(Stored data entries)
+ + + + + + +

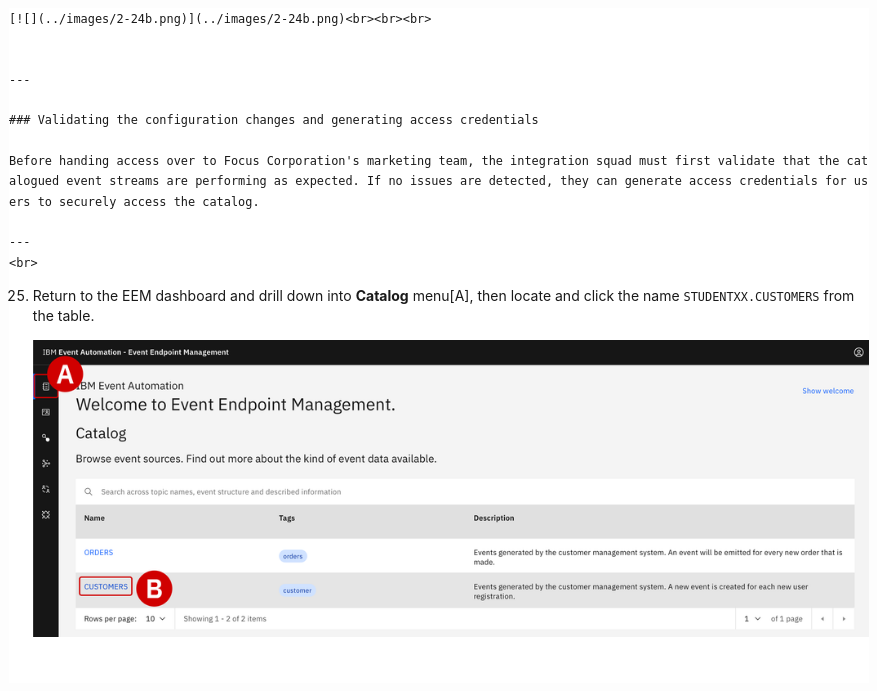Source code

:     [![](../images/2-24b.png)](../images/2-24b.png)<br><br><br>


    ---

    ### Validating the configuration changes and generating access credentials

    Before handing access over to Focus Corporation's marketing team, the integration squad must first validate that the catalogued event streams are performing as expected. If no issues are detected, they can generate access credentials for users to securely access the catalog.

    ---
    <br>


25. Return to the EEM dashboard and drill down into **Catalog** menu\[A\], then locate  and click the name `STUDENTXX.CUSTOMERS` from the table.


    [![](../images/2-25.png)](../images/2-25.png)<br><br><br>
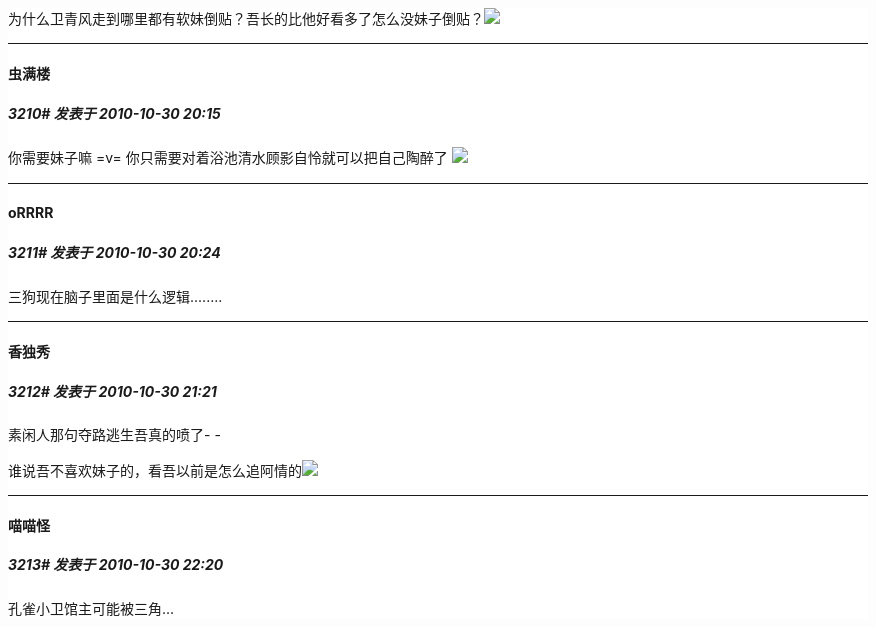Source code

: 

为什么卫青风走到哪里都有软妹倒贴？吾长的比他好看多了怎么没妹子倒贴？<img src="https://static.saraba1st.com/image/smiley/face/145.gif" referrerpolicy="no-referrer">







*****

####  虫满楼  
##### 3210#       发表于 2010-10-30 20:15




你需要妹子嘛 =v= 你只需要对着浴池清水顾影自怜就可以把自己陶醉了 <img src="https://static.saraba1st.com/image/smiley/face/16.gif" referrerpolicy="no-referrer">







*****

####  oRRRR  
##### 3211#       发表于 2010-10-30 20:24




三狗现在脑子里面是什么逻辑........







*****

####  香独秀  
##### 3212#       发表于 2010-10-30 21:21




素闲人那句夺路逃生吾真的喷了- -

谁说吾不喜欢妹子的，看吾以前是怎么追阿情的<img src="https://static.saraba1st.com/image/smiley/face/105.gif" referrerpolicy="no-referrer">







*****

####  喵喵怪  
##### 3213#       发表于 2010-10-30 22:20




孔雀小卫馆主可能被三角...
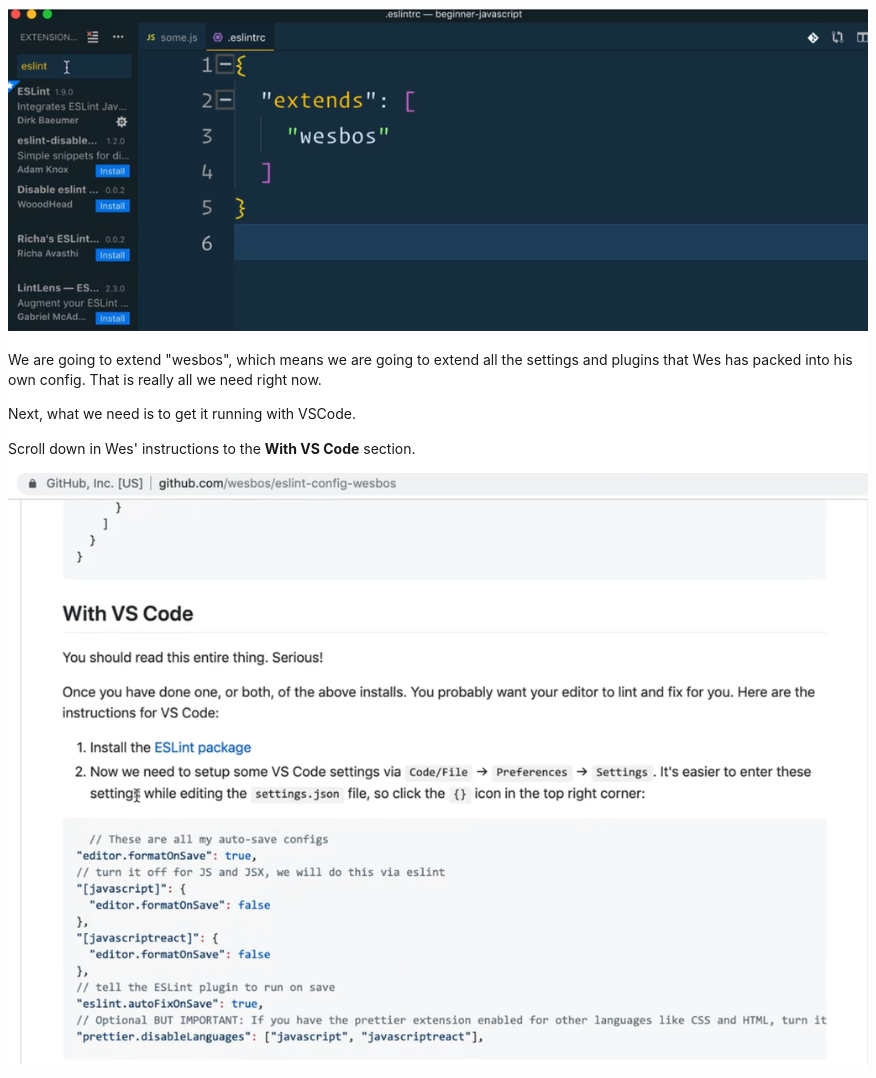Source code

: ![](../attachments/36.png)

We are going to extend "wesbos", which means we are going to extend all the settings and plugins that Wes has packed into his own config. That is really all we need right now.

Next, what we need is to get it running with VSCode.

Scroll down in Wes' instructions to the **With VS Code** section.

![](../attachments/35.png)

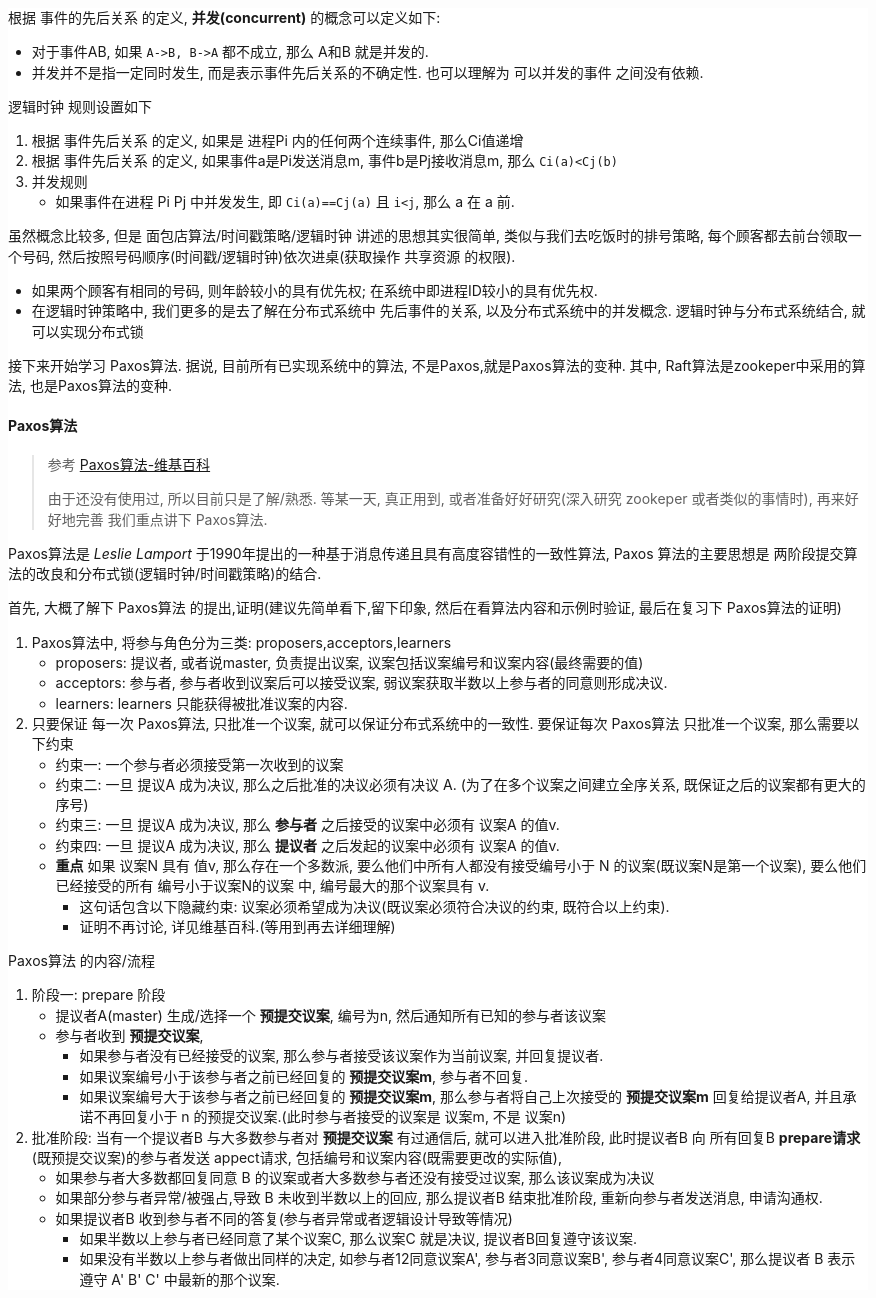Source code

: 根据 事件的先后关系 的定义, **并发(concurrent)** 的概念可以定义如下:
- 对于事件AB, 如果 `A->B, B->A` 都不成立, 那么 A和B 就是并发的.
- 并发并不是指一定同时发生, 而是表示事件先后关系的不确定性. 也可以理解为 可以并发的事件 之间没有依赖.

逻辑时钟 规则设置如下
1. 根据 事件先后关系 的定义, 如果是 进程Pi 内的任何两个连续事件, 那么Ci值递增
2. 根据 事件先后关系 的定义, 如果事件a是Pi发送消息m, 事件b是Pj接收消息m, 那么 `Ci(a)<Cj(b)`
3. 并发规则
    - 如果事件在进程 Pi Pj 中并发发生, 即 `Ci(a)==Cj(a)` 且 `i<j`, 那么 a 在 a 前.

虽然概念比较多, 但是 面包店算法/时间戳策略/逻辑时钟 讲述的思想其实很简单, 类似与我们去吃饭时的排号策略, 每个顾客都去前台领取一个号码, 然后按照号码顺序(时间戳/逻辑时钟)依次进桌(获取操作 共享资源 的权限).
- 如果两个顾客有相同的号码, 则年龄较小的具有优先权; 在系统中即进程ID较小的具有优先权.
- 在逻辑时钟策略中, 我们更多的是去了解在分布式系统中 先后事件的关系, 以及分布式系统中的并发概念. 逻辑时钟与分布式系统结合, 就可以实现分布式锁

接下来开始学习 Paxos算法. 据说, 目前所有已实现系统中的算法, 不是Paxos,就是Paxos算法的变种. 其中, Raft算法是zookeper中采用的算法, 也是Paxos算法的变种.

#### Paxos算法
> 参考 [Paxos算法-维基百科](https://zh.wikipedia.org/wiki/Paxos算法)
> 
> 由于还没有使用过, 所以目前只是了解/熟悉. 等某一天, 真正用到, 或者准备好好研究(深入研究 zookeper 或者类似的事情时), 再来好好地完善
我们重点讲下 Paxos算法. 

Paxos算法是 _Leslie Lamport_ 于1990年提出的一种基于消息传递且具有高度容错性的一致性算法, Paxos 算法的主要思想是 两阶段提交算法的改良和分布式锁(逻辑时钟/时间戳策略)的结合.

首先, 大概了解下 Paxos算法 的提出,证明(建议先简单看下,留下印象, 然后在看算法内容和示例时验证, 最后在复习下 Paxos算法的证明)
1. Paxos算法中, 将参与角色分为三类: proposers,acceptors,learners
    - proposers: 提议者, 或者说master, 负责提出议案, 议案包括议案编号和议案内容(最终需要的值)
    - acceptors: 参与者, 参与者收到议案后可以接受议案, 弱议案获取半数以上参与者的同意则形成决议.
    - learners: learners 只能获得被批准议案的内容.
2. 只要保证 每一次 Paxos算法, 只批准一个议案, 就可以保证分布式系统中的一致性. 要保证每次 Paxos算法 只批准一个议案, 那么需要以下约束
    - 约束一: 一个参与者必须接受第一次收到的议案
    - 约束二: 一旦 提议A 成为决议, 那么之后批准的决议必须有决议 A. (为了在多个议案之间建立全序关系, 既保证之后的议案都有更大的序号)
    - 约束三: 一旦 提议A 成为决议, 那么 **参与者** 之后接受的议案中必须有 议案A 的值v.
    - 约束四: 一旦 提议A 成为决议, 那么 **提议者** 之后发起的议案中必须有 议案A 的值v.
    - **重点** 如果 议案N 具有 值v, 那么存在一个多数派, 要么他们中所有人都没有接受编号小于 N 的议案(既议案N是第一个议案), 要么他们已经接受的所有 编号小于议案N的议案 中, 编号最大的那个议案具有 v.
        - 这句话包含以下隐藏约束: 议案必须希望成为决议(既议案必须符合决议的约束, 既符合以上约束).
        - 证明不再讨论, 详见维基百科.(等用到再去详细理解)

Paxos算法 的内容/流程
1. 阶段一: prepare 阶段
    - 提议者A(master) 生成/选择一个 **预提交议案**, 编号为n, 然后通知所有已知的参与者该议案
    - 参与者收到 **预提交议案**,
        - 如果参与者没有已经接受的议案, 那么参与者接受该议案作为当前议案, 并回复提议者.
        - 如果议案编号小于该参与者之前已经回复的 **预提交议案m**, 参与者不回复.
        - 如果议案编号大于该参与者之前已经回复的 **预提交议案m**, 那么参与者将自己上次接受的 **预提交议案m** 回复给提议者A, 并且承诺不再回复小于 n 的预提交议案.(此时参与者接受的议案是 议案m, 不是 议案n)
2. 批准阶段: 当有一个提议者B 与大多数参与者对 **预提交议案** 有过通信后, 就可以进入批准阶段, 此时提议者B 向 所有回复B **prepare请求**(既预提交议案)的参与者发送 appect请求, 包括编号和议案内容(既需要更改的实际值), 
    - 如果参与者大多数都回复同意 B 的议案或者大多数参与者还没有接受过议案, 那么该议案成为决议
    - 如果部分参与者异常/被强占,导致 B 未收到半数以上的回应, 那么提议者B 结束批准阶段, 重新向参与者发送消息, 申请沟通权.
    - 如果提议者B 收到参与者不同的答复(参与者异常或者逻辑设计导致等情况)
        - 如果半数以上参与者已经同意了某个议案C, 那么议案C 就是决议, 提议者B回复遵守该议案.
        - 如果没有半数以上参与者做出同样的决定, 如参与者12同意议案A', 参与者3同意议案B', 参与者4同意议案C', 那么提议者 B 表示遵守 A' B' C' 中最新的那个议案.
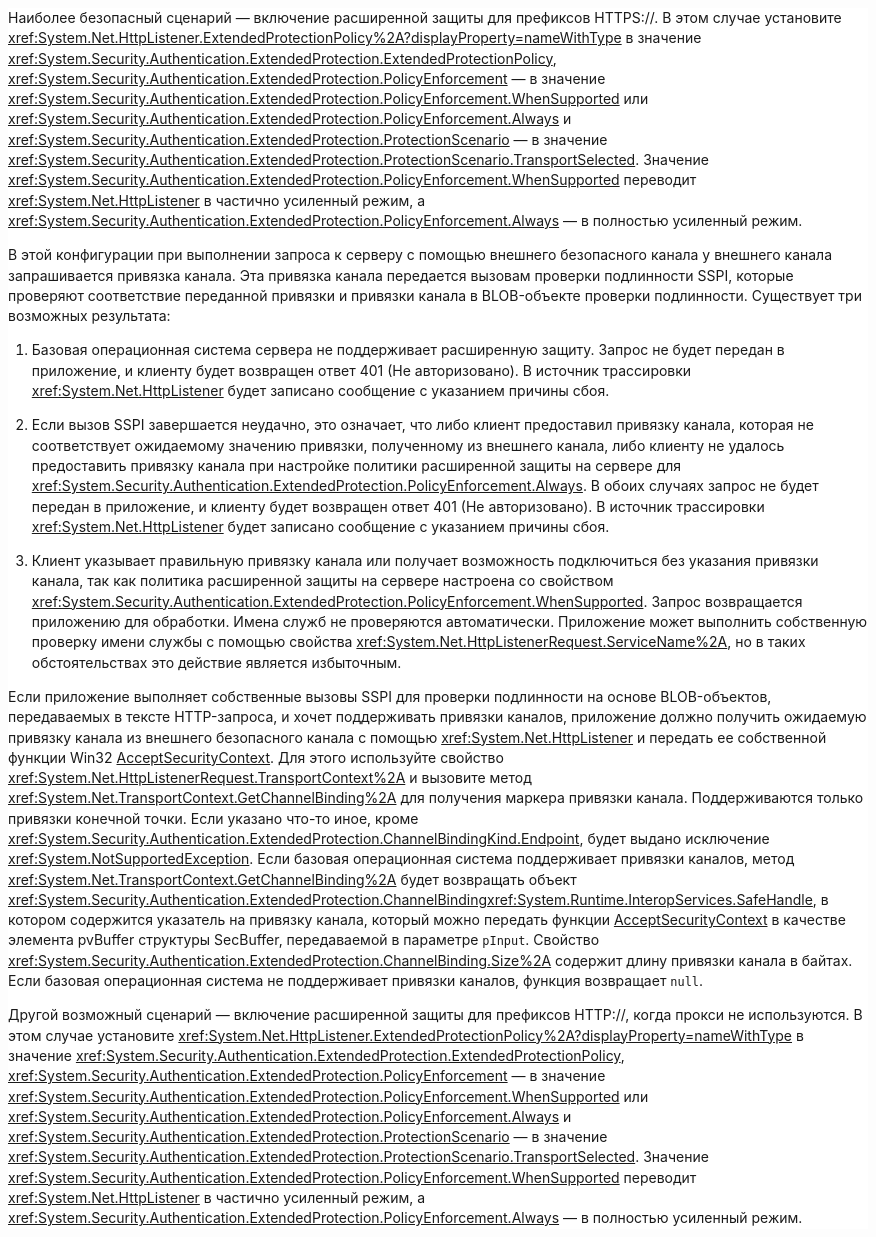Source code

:  Наиболее безопасный сценарий — включение расширенной защиты для префиксов HTTPS://. В этом случае установите <xref:System.Net.HttpListener.ExtendedProtectionPolicy%2A?displayProperty=nameWithType> в значение <xref:System.Security.Authentication.ExtendedProtection.ExtendedProtectionPolicy>, <xref:System.Security.Authentication.ExtendedProtection.PolicyEnforcement> — в значение <xref:System.Security.Authentication.ExtendedProtection.PolicyEnforcement.WhenSupported> или <xref:System.Security.Authentication.ExtendedProtection.PolicyEnforcement.Always> и <xref:System.Security.Authentication.ExtendedProtection.ProtectionScenario> — в значение <xref:System.Security.Authentication.ExtendedProtection.ProtectionScenario.TransportSelected>. Значение <xref:System.Security.Authentication.ExtendedProtection.PolicyEnforcement.WhenSupported> переводит <xref:System.Net.HttpListener> в частично усиленный режим, а <xref:System.Security.Authentication.ExtendedProtection.PolicyEnforcement.Always> — в полностью усиленный режим.  
  
 В этой конфигурации при выполнении запроса к серверу с помощью внешнего безопасного канала у внешнего канала запрашивается привязка канала. Эта привязка канала передается вызовам проверки подлинности SSPI, которые проверяют соответствие переданной привязки и привязки канала в BLOB-объекте проверки подлинности. Существует три возможных результата:  
  
1.  Базовая операционная система сервера не поддерживает расширенную защиту. Запрос не будет передан в приложение, и клиенту будет возвращен ответ 401 (Не авторизовано). В источник трассировки <xref:System.Net.HttpListener> будет записано сообщение с указанием причины сбоя.  
  
2.  Если вызов SSPI завершается неудачно, это означает, что либо клиент предоставил привязку канала, которая не соответствует ожидаемому значению привязки, полученному из внешнего канала, либо клиенту не удалось предоставить привязку канала при настройке политики расширенной защиты на сервере для <xref:System.Security.Authentication.ExtendedProtection.PolicyEnforcement.Always>. В обоих случаях запрос не будет передан в приложение, и клиенту будет возвращен ответ 401 (Не авторизовано). В источник трассировки <xref:System.Net.HttpListener> будет записано сообщение с указанием причины сбоя.  
  
3.  Клиент указывает правильную привязку канала или получает возможность подключиться без указания привязки канала, так как политика расширенной защиты на сервере настроена со свойством <xref:System.Security.Authentication.ExtendedProtection.PolicyEnforcement.WhenSupported>. Запрос возвращается приложению для обработки. Имена служб не проверяются автоматически. Приложение может выполнить собственную проверку имени службы с помощью свойства <xref:System.Net.HttpListenerRequest.ServiceName%2A>, но в таких обстоятельствах это действие является избыточным.  
  
 Если приложение выполняет собственные вызовы SSPI для проверки подлинности на основе BLOB-объектов, передаваемых в тексте HTTP-запроса, и хочет поддерживать привязки каналов, приложение должно получить ожидаемую привязку канала из внешнего безопасного канала с помощью <xref:System.Net.HttpListener> и передать ее собственной функции Win32 [AcceptSecurityContext](https://go.microsoft.com/fwlink/?LinkId=147021). Для этого используйте свойство <xref:System.Net.HttpListenerRequest.TransportContext%2A> и вызовите метод <xref:System.Net.TransportContext.GetChannelBinding%2A> для получения маркера привязки канала. Поддерживаются только привязки конечной точки. Если указано что-то иное, кроме <xref:System.Security.Authentication.ExtendedProtection.ChannelBindingKind.Endpoint>, будет выдано исключение <xref:System.NotSupportedException>. Если базовая операционная система поддерживает привязки каналов, метод <xref:System.Net.TransportContext.GetChannelBinding%2A> будет возвращать объект <xref:System.Security.Authentication.ExtendedProtection.ChannelBinding><xref:System.Runtime.InteropServices.SafeHandle>, в котором содержится указатель на привязку канала, который можно передать функции [AcceptSecurityContext](https://go.microsoft.com/fwlink/?LinkId=147021) в качестве элемента pvBuffer структуры SecBuffer, передаваемой в параметре `pInput`. Свойство <xref:System.Security.Authentication.ExtendedProtection.ChannelBinding.Size%2A> содержит длину привязки канала в байтах. Если базовая операционная система не поддерживает привязки каналов, функция возвращает `null`.  
  
 Другой возможный сценарий — включение расширенной защиты для префиксов HTTP://, когда прокси не используются. В этом случае установите <xref:System.Net.HttpListener.ExtendedProtectionPolicy%2A?displayProperty=nameWithType> в значение <xref:System.Security.Authentication.ExtendedProtection.ExtendedProtectionPolicy>, <xref:System.Security.Authentication.ExtendedProtection.PolicyEnforcement> — в значение <xref:System.Security.Authentication.ExtendedProtection.PolicyEnforcement.WhenSupported> или <xref:System.Security.Authentication.ExtendedProtection.PolicyEnforcement.Always> и <xref:System.Security.Authentication.ExtendedProtection.ProtectionScenario> — в значение <xref:System.Security.Authentication.ExtendedProtection.ProtectionScenario.TransportSelected>. Значение <xref:System.Security.Authentication.ExtendedProtection.PolicyEnforcement.WhenSupported> переводит <xref:System.Net.HttpListener> в частично усиленный режим, а <xref:System.Security.Authentication.ExtendedProtection.PolicyEnforcement.Always> — в полностью усиленный режим.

+ + + + + + +

Work to complete
Using the data above, retype exactly the lines from the line with "发表于 2010-10-30 21:21" to the line with "1. Paxos算法中, 将参与角色分为三类: proposers,acceptors,learners", inclusive. No pictures and nothing else.

Reply
##### 3212#       发表于 2010-10-30 21:21




素闲人那句夺路逃生吾真的喷了- -

谁说吾不喜欢妹子的，看吾以前是怎么追阿情的<img src="https://static.saraba1st.com/image/smiley/face/105.gif" referrerpolicy="no-referrer">







*****

####  喵喵怪  
##### 3213#       发表于 2010-10-30 22:20




孔雀小卫馆主可能被三角...
Source code

: ![](../attachments/36.png)

We are going to extend "wesbos", which means we are going to extend all the settings and plugins that Wes has packed into his own config. That is really all we need right now.

Next, what we need is to get it running with VSCode.

Scroll down in Wes' instructions to the **With VS Code** section.

![](../attachments/35.png)

Source code

: 根据 事件的先后关系 的定义, **并发(concurrent)** 的概念可以定义如下:
- 对于事件AB, 如果 `A->B, B->A` 都不成立, 那么 A和B 就是并发的.
- 并发并不是指一定同时发生, 而是表示事件先后关系的不确定性. 也可以理解为 可以并发的事件 之间没有依赖.

逻辑时钟 规则设置如下
1. 根据 事件先后关系 的定义, 如果是 进程Pi 内的任何两个连续事件, 那么Ci值递增
2. 根据 事件先后关系 的定义, 如果事件a是Pi发送消息m, 事件b是Pj接收消息m, 那么 `Ci(a)<Cj(b)`
3. 并发规则
    - 如果事件在进程 Pi Pj 中并发发生, 即 `Ci(a)==Cj(a)` 且 `i<j`, 那么 a 在 a 前.

虽然概念比较多, 但是 面包店算法/时间戳策略/逻辑时钟 讲述的思想其实很简单, 类似与我们去吃饭时的排号策略, 每个顾客都去前台领取一个号码, 然后按照号码顺序(时间戳/逻辑时钟)依次进桌(获取操作 共享资源 的权限).
- 如果两个顾客有相同的号码, 则年龄较小的具有优先权; 在系统中即进程ID较小的具有优先权.
- 在逻辑时钟策略中, 我们更多的是去了解在分布式系统中 先后事件的关系, 以及分布式系统中的并发概念. 逻辑时钟与分布式系统结合, 就可以实现分布式锁

接下来开始学习 Paxos算法. 据说, 目前所有已实现系统中的算法, 不是Paxos,就是Paxos算法的变种. 其中, Raft算法是zookeper中采用的算法, 也是Paxos算法的变种.

#### Paxos算法
> 参考 [Paxos算法-维基百科](https://zh.wikipedia.org/wiki/Paxos算法)
> 
> 由于还没有使用过, 所以目前只是了解/熟悉. 等某一天, 真正用到, 或者准备好好研究(深入研究 zookeper 或者类似的事情时), 再来好好地完善
我们重点讲下 Paxos算法. 

Paxos算法是 _Leslie Lamport_ 于1990年提出的一种基于消息传递且具有高度容错性的一致性算法, Paxos 算法的主要思想是 两阶段提交算法的改良和分布式锁(逻辑时钟/时间戳策略)的结合.

首先, 大概了解下 Paxos算法 的提出,证明(建议先简单看下,留下印象, 然后在看算法内容和示例时验证, 最后在复习下 Paxos算法的证明)
1. Paxos算法中, 将参与角色分为三类: proposers,acceptors,learners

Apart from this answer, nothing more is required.